**Brief:** Reproduce the material below verbatim, starting at the line that contains "战争的阴影，是最好的试金石，也" and ending at the line that contains "Vicente Pérez Rosalesissa.". Leave the pictures out of your copy.

....................

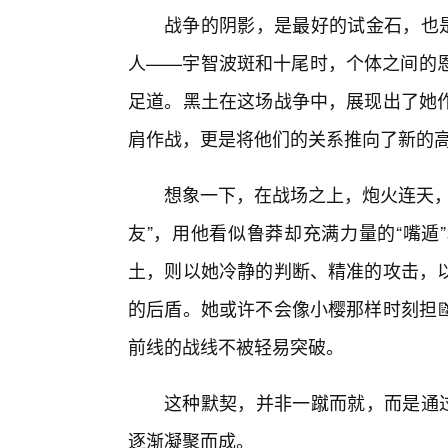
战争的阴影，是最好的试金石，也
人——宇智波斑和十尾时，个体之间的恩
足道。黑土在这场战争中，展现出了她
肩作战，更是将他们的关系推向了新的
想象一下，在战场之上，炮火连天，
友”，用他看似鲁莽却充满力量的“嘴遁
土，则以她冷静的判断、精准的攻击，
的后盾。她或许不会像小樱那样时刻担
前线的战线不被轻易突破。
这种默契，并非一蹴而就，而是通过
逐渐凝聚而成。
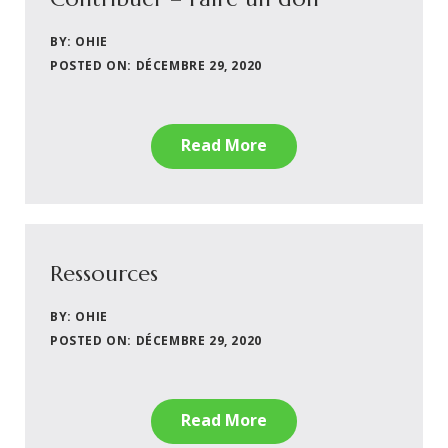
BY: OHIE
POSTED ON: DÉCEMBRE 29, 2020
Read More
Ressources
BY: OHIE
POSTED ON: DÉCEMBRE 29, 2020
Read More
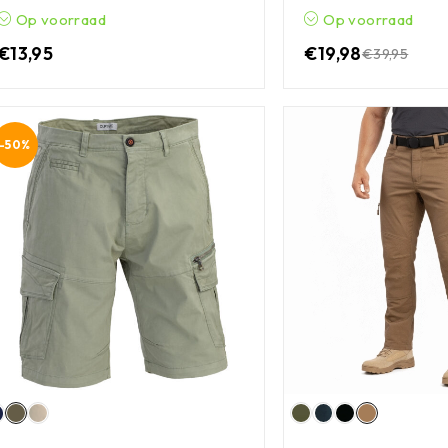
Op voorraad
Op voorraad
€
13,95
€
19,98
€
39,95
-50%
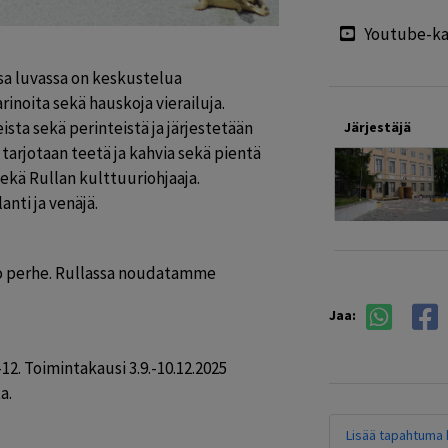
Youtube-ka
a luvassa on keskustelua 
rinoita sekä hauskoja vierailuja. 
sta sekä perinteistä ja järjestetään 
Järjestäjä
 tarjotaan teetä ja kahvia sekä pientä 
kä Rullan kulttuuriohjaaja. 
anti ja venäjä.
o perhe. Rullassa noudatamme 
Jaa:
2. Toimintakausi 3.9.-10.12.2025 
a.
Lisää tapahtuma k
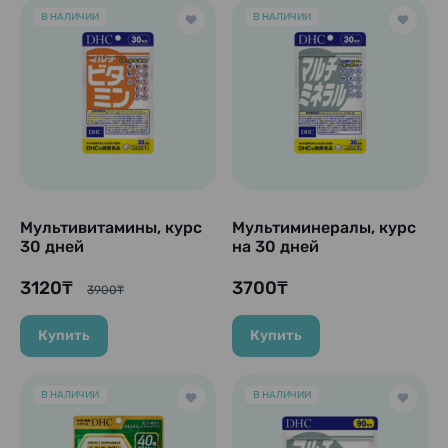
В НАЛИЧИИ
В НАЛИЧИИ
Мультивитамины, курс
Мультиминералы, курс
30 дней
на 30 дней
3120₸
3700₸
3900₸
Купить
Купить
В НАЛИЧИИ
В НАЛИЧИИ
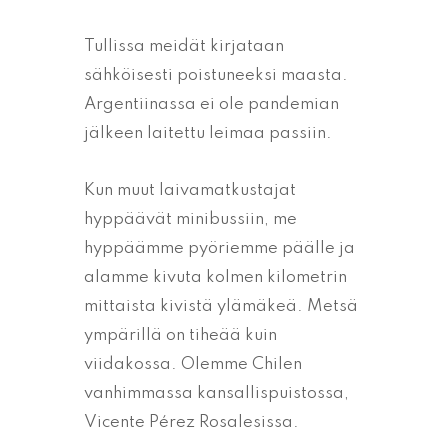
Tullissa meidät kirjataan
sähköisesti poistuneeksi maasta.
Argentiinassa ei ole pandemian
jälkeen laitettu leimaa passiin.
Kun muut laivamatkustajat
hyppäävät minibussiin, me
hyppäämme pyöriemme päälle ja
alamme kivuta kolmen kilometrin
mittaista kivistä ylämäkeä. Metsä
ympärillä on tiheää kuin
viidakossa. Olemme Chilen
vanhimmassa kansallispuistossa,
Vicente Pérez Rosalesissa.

....................

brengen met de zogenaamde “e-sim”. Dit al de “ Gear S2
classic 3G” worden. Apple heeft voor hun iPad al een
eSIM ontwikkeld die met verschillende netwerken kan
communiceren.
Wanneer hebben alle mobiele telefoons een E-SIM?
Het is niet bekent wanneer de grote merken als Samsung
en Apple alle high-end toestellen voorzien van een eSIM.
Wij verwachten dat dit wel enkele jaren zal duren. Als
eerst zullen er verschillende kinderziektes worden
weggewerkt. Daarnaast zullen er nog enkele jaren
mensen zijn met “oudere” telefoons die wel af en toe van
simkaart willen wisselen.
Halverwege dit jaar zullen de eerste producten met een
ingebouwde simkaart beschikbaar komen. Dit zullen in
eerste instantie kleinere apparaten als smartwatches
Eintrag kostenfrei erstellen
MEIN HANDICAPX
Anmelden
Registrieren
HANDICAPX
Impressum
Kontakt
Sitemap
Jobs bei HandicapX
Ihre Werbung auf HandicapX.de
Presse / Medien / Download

....................

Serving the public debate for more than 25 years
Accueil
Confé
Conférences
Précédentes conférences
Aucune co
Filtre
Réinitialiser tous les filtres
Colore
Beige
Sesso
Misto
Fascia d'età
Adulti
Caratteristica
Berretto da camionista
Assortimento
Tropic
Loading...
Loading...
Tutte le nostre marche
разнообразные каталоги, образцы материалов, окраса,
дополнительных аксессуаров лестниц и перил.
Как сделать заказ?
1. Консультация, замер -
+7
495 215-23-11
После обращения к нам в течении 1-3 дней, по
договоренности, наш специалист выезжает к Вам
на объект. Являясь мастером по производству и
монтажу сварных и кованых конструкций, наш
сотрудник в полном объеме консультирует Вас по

....................

**Your solution:**
战争的阴影，是最好的试金石，也
人——宇智波斑和十尾时，个体之间的恩
足道。黑土在这场战争中，展现出了她
肩作战，更是将他们的关系推向了新的
想象一下，在战场之上，炮火连天，
友”，用他看似鲁莽却充满力量的“嘴遁
土，则以她冷静的判断、精准的攻击，
的后盾。她或许不会像小樱那样时刻担
前线的战线不被轻易突破。
这种默契，并非一蹴而就，而是通过
逐渐凝聚而成。
BY: OHIE
POSTED ON: DÉCEMBRE 29, 2020
Read More
Ressources
BY: OHIE
POSTED ON: DÉCEMBRE 29, 2020
Read More
Op voorraad
Op voorraad
€
13,95
€
19,98
€
39,95
-50%
Youtube-ka
a luvassa on keskustelua 
rinoita sekä hauskoja vierailuja. 
sta sekä perinteistä ja järjestetään 
Järjestäjä
 tarjotaan teetä ja kahvia sekä pientä 
kä Rullan kulttuuriohjaaja. 
anti ja venäjä.
o perhe. Rullassa noudatamme 
Jaa:
2. Toimintakausi 3.9.-10.12.2025 
a.
Lisää tapahtuma k
В НАЛИЧИИ
В НАЛИЧИИ
Мультивитамины, курс
Мультиминералы, курс
30 дней
на 30 дней
3120₸
3700₸
3900₸
Купить
Купить
В НАЛИЧИИ
В НАЛИЧИИ
Tullissa meidät kirjataan
sähköisesti poistuneeksi maasta.
Argentiinassa ei ole pandemian
jälkeen laitettu leimaa passiin.
Kun muut laivamatkustajat
hyppäävät minibussiin, me
hyppäämme pyöriemme päälle ja
alamme kivuta kolmen kilometrin
mittaista kivistä ylämäkeä. Metsä
ympärillä on tiheää kuin
viidakossa. Olemme Chilen
vanhimmassa kansallispuistossa,
Vicente Pérez Rosalesissa.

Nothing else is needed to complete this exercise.